--- DATA TO USE ---

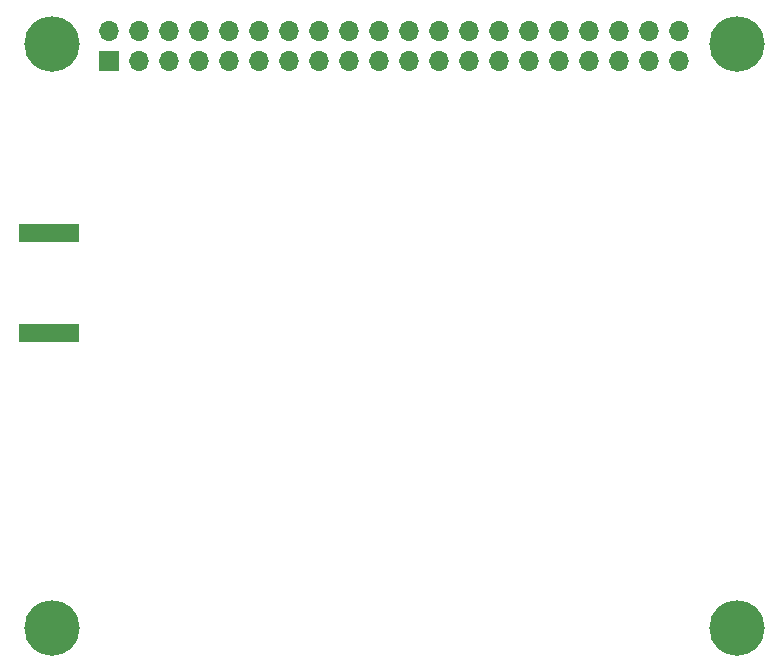
<source format=gbs>
%TF.GenerationSoftware,KiCad,Pcbnew,9.0.1*%
%TF.CreationDate,2025-04-06T01:41:18-07:00*%
%TF.ProjectId,Groundstation_2400_Hat,47726f75-6e64-4737-9461-74696f6e5f32,1.1*%
%TF.SameCoordinates,Original*%
%TF.FileFunction,Soldermask,Bot*%
%TF.FilePolarity,Negative*%
%FSLAX46Y46*%
G04 Gerber Fmt 4.6, Leading zero omitted, Abs format (unit mm)*
G04 Created by KiCad (PCBNEW 9.0.1) date 2025-04-06 01:41:18*
%MOMM*%
%LPD*%
G01*
G04 APERTURE LIST*
%ADD10C,4.700000*%
%ADD11R,5.080000X1.500000*%
%ADD12R,1.700000X1.700000*%
%ADD13O,1.700000X1.700000*%
G04 APERTURE END LIST*
D10*
%TO.C,H3*%
X103500000Y-103500000D03*
%TD*%
D11*
%TO.C,J1*%
X103250000Y-128000000D03*
X103250000Y-119500000D03*
%TD*%
D10*
%TO.C,H2*%
X103500000Y-153000000D03*
%TD*%
%TO.C,H4*%
X161500000Y-153000000D03*
%TD*%
%TO.C,H1*%
X161500000Y-103500000D03*
%TD*%
D12*
%TO.C,J2*%
X108400000Y-105000000D03*
D13*
X108400000Y-102460000D03*
X110940000Y-105000000D03*
X110940000Y-102460000D03*
X113480000Y-105000000D03*
X113480000Y-102460000D03*
X116020000Y-105000000D03*
X116020000Y-102460000D03*
X118560000Y-105000000D03*
X118560000Y-102460000D03*
X121100000Y-105000000D03*
X121100000Y-102460000D03*
X123640000Y-105000000D03*
X123640000Y-102460000D03*
X126180000Y-105000000D03*
X126180000Y-102460000D03*
X128720000Y-105000000D03*
X128720000Y-102460000D03*
X131260000Y-105000000D03*
X131260000Y-102460000D03*
X133800000Y-105000000D03*
X133800000Y-102460000D03*
X136340000Y-105000000D03*
X136340000Y-102460000D03*
X138880000Y-105000000D03*
X138880000Y-102460000D03*
X141420000Y-105000000D03*
X141420000Y-102460000D03*
X143960000Y-105000000D03*
X143960000Y-102460000D03*
X146500000Y-105000000D03*
X146500000Y-102460000D03*
X149040000Y-105000000D03*
X149040000Y-102460000D03*
X151580000Y-105000000D03*
X151580000Y-102460000D03*
X154120000Y-105000000D03*
X154120000Y-102460000D03*
X156660000Y-105000000D03*
X156660000Y-102460000D03*
%TD*%
M02*

</source>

---

### DIRECTIONS FOR THIS TASK:
Please report every line of the records above that contains the word "LIST".

### ANSWER SPACE:
G04 APERTURE LIST*
G04 APERTURE END LIST*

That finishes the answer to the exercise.